Please read the Userguide.pdf distributed with the original HMMER and included in the EMBASSY HMMER distribution under the DOCS directory. The first 3 chapters (Introduction, Installation and Tutorial) are particularly useful.

Please read the 'Notes' section below for a description of the differences between the original and EMBASSY HMMER, particularly which application command line options are supported.

References

None.

Warnings

Types of input data

hmmer v3.2.1 and therefore EMBASSY HMMER is only recommended for use with protein sequences. If you provide a non-protein sequence you will be reprompted for a protein sequence. To accept nucleic acid sequences you must replace instances of < type: "protein" > in the application ACD files with .

Environment variables

The original hmmer uses BLAST environment variables (below), if defined, to locate files. The EMBASSY HMMER does not.
BLASTDB   location of sequence databases to be searched
BLASMAT   location of substitution matrices
HMMERDB   location of HMMs

Sequence input

ehmmalign makes a temporary local copy of its input sequence data. You must ensure there is sufficient disk space for this in the directory that ehmmalign is run.

Diagnostic Error Messages

None.

Exit status

It always exits with status 0.

Known bugs

None.

See also

Program name Description
ehmmbuild Build a profile HMM from an alignment
ehmmcalibrate Calibrate HMM search statistics
ehmmconvert Convert between profile HMM file formats
ehmmemit Generate sequences from a profile HMM
ehmmfetch Retrieve an HMM from an HMM database
ehmmindex Create a binary SSI index for an HMM database
ehmmpfam Search one or more sequences against an HMM database
ehmmsearch Search a sequence database with a profile HMM
oalistat Statistics for multiple alignment files
ohmmalign Align sequences with an HMM
ohmmbuild Build HMM
ohmmcalibrate Calibrate a hidden Markov model
ohmmconvert Convert between HMM formats
ohmmemit Extract HMM sequences
ohmmfetch Extract HMM from a database
ohmmindex Index an HMM database
ohmmpfam Align single sequence with an HMM
ohmmsearch Search sequence database with an HMM

Author(s)

This program is an EMBOSS conversion of a program written by Sean Eddy as part of his HMMER package.

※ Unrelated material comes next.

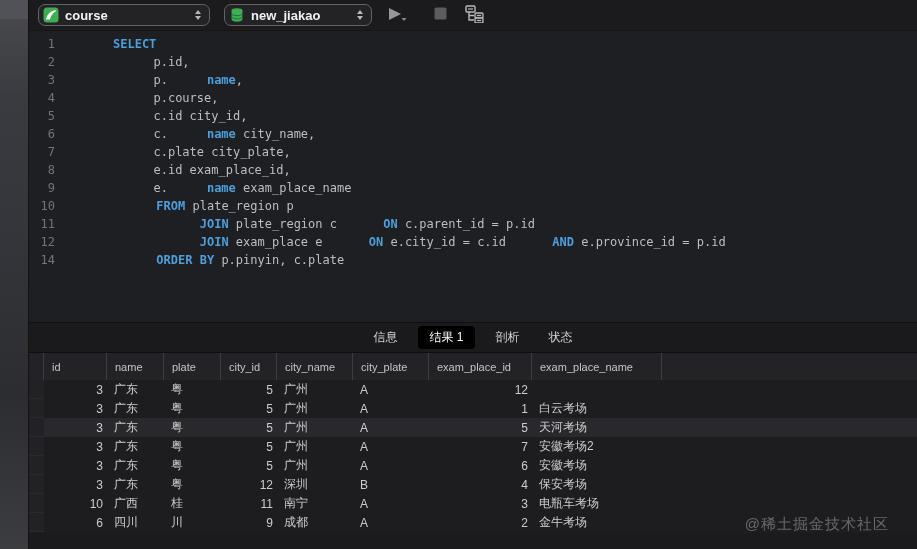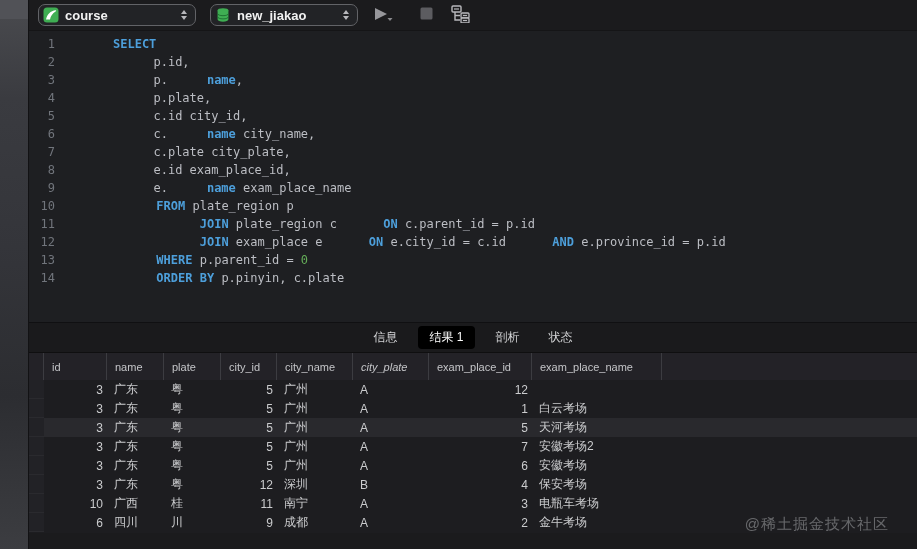"course" .select.first { width: 158px -> 172px }
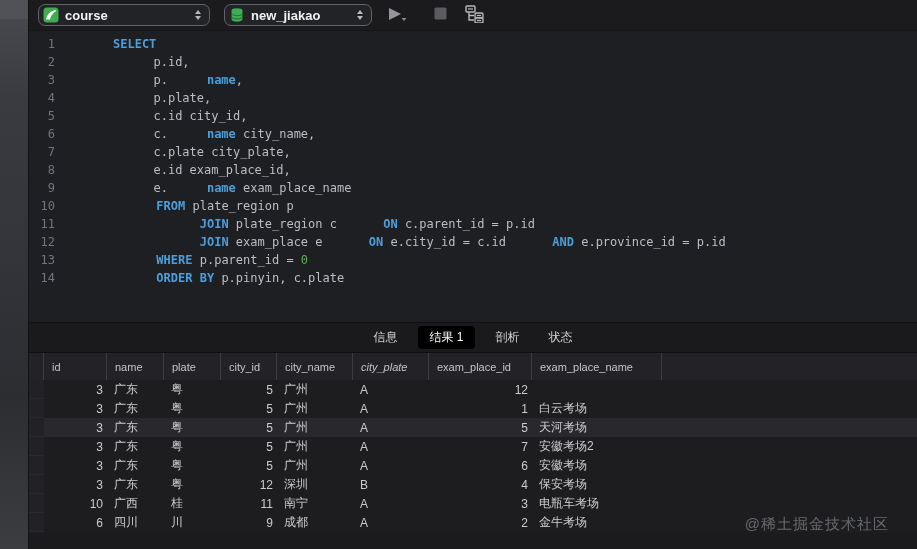"p.plate," span { text: p.plate -> p.course }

Although we take every care to ensure that the results of the EMBOSS version are identical to those from the original package, we recommend that you check your inputs give the same results in both versions before publication.

Please report all bugs in the EMBOSS version to the EMBOSS bug team, not to the original author. Jon Ison (jison © ebi.ac.uk)
European Bioinformatics Institute, Wellcome Trust Genome Campus, Hinxton, Cambridge CB10 1SD, UK

This program is an EMBASSY wrapper to a program written by Sean Eddy as part of his hmmer package.

Please report any bugs to the EMBOSS bug team in the first instance, not to Sean Eddy.

History

Target users

This program is intended to be used by everyone and everything, from naive users to embedded scripts.